The steps to creating a drop shadow are shown in the image below. The first frame shows the source image, which uses a cyan colour to represent transparent pixels. This is then fed into the blur routine: all cyan pixels are interpreted as transparent and all other pixels are regarded as black. The resulting image can then be painted with the cyan pixels transparent over the alpha shadow, and the resulting image will work over any background because the alpha combines the shadow pixels naturally with the underlying image:

Creating a Drop Shadow

Creating a Drop Shadow

Coding It

This sort of code makes my head hurt. So you find the pixel in the source image, and then you add 4 for the shadow offset but subtract 8 for the blur offset and then, oh, hang on a minute, am I at pixel (x+4, y-3) in the source or the destination and should I check if this is less than the offset or 0 before I read or write the byte? Next thing I'm dreaming and I can't get out of bed until all of the planes are in the exact right order and the mugs have the just right amount of liquid in them. That may just be me though.

Perrin Shadow

Anyway, the cDIBShadowCreator wraps up the result and provides an easier to way to take a source bitmap (loaded into a cAlphaDIBSection class) and to set the shadow's offset (OffsetX, OffsetY properties), the amount of blur (MatrixSize), shadow colour (ShadowColor) and translucency (Opacity). You can optionally also resample the image with alpha blend using the SourceScale property.

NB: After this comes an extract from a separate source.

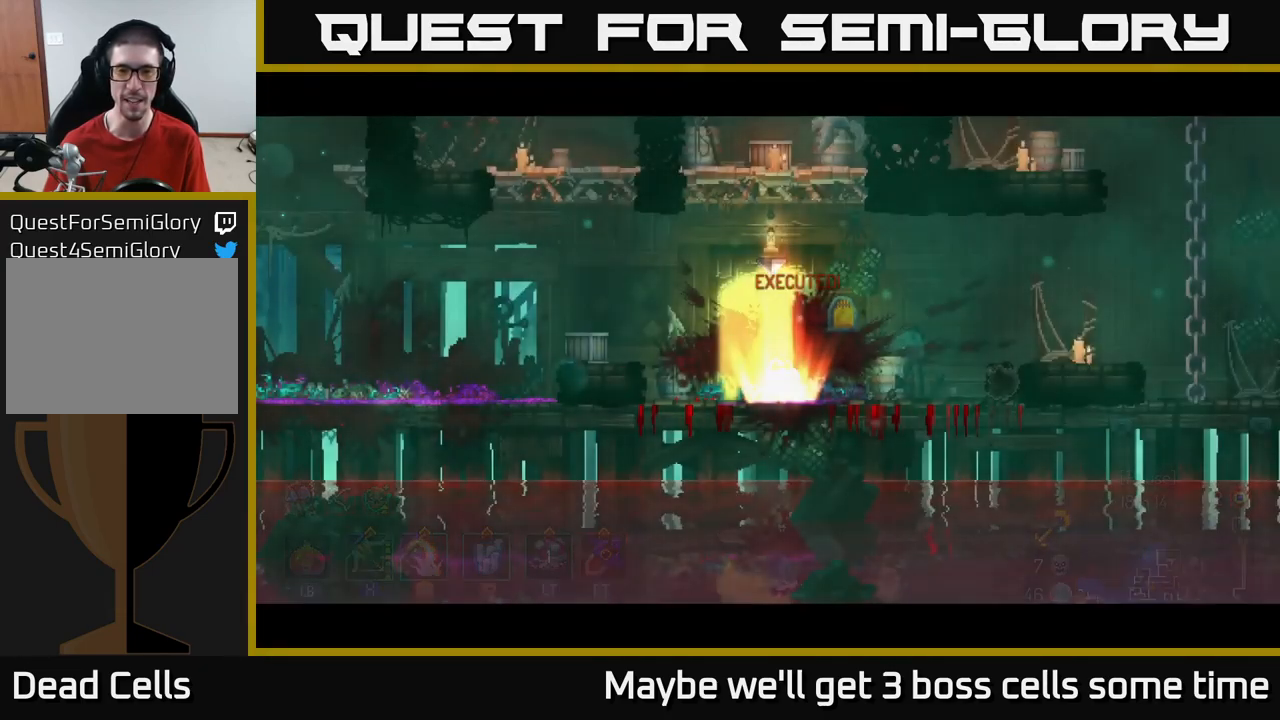
{"buttons": [], "left_stick": "right", "right_stick": "center", "events": []}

This code demonstrates the using the code with default options:

Private m_cShadowCreator As cDIBShadowCreator

   ' Load the source image:
   Dim sPic As StdPicture
   sPic = LoadPicture("C:\mypicture.bmp")
   Dim cSource As New cAlphaDibSection
   cSource.CreateFromPicture sPic     
   
   ' Add source image to the shadow creator:
   m_cShadowCreator.DibSource = cSource
   ' Create a shadowed version using the defaults:
   m_cShadowCreator.CreateShadow

   ' Display the shadow on this form:
   m_cShadowCreator.DibResult.AlphaPaintPicture Me.hDC

This sort of code can be used to dynamically create shadowed buttons from a source image, and allow them to "pop-up" when the mouse is over by providing a large shadow offset and then use a smaller shadow offset when the button is down.

Conclusion

This sample demonstrates how to programmatically create drop-shadows from any image with nice soft edges and controllable colour, transparency and fuzziness. Although the algorithm provided is used against a DIB Section it could also be easily applied to any 32bit bitmap source.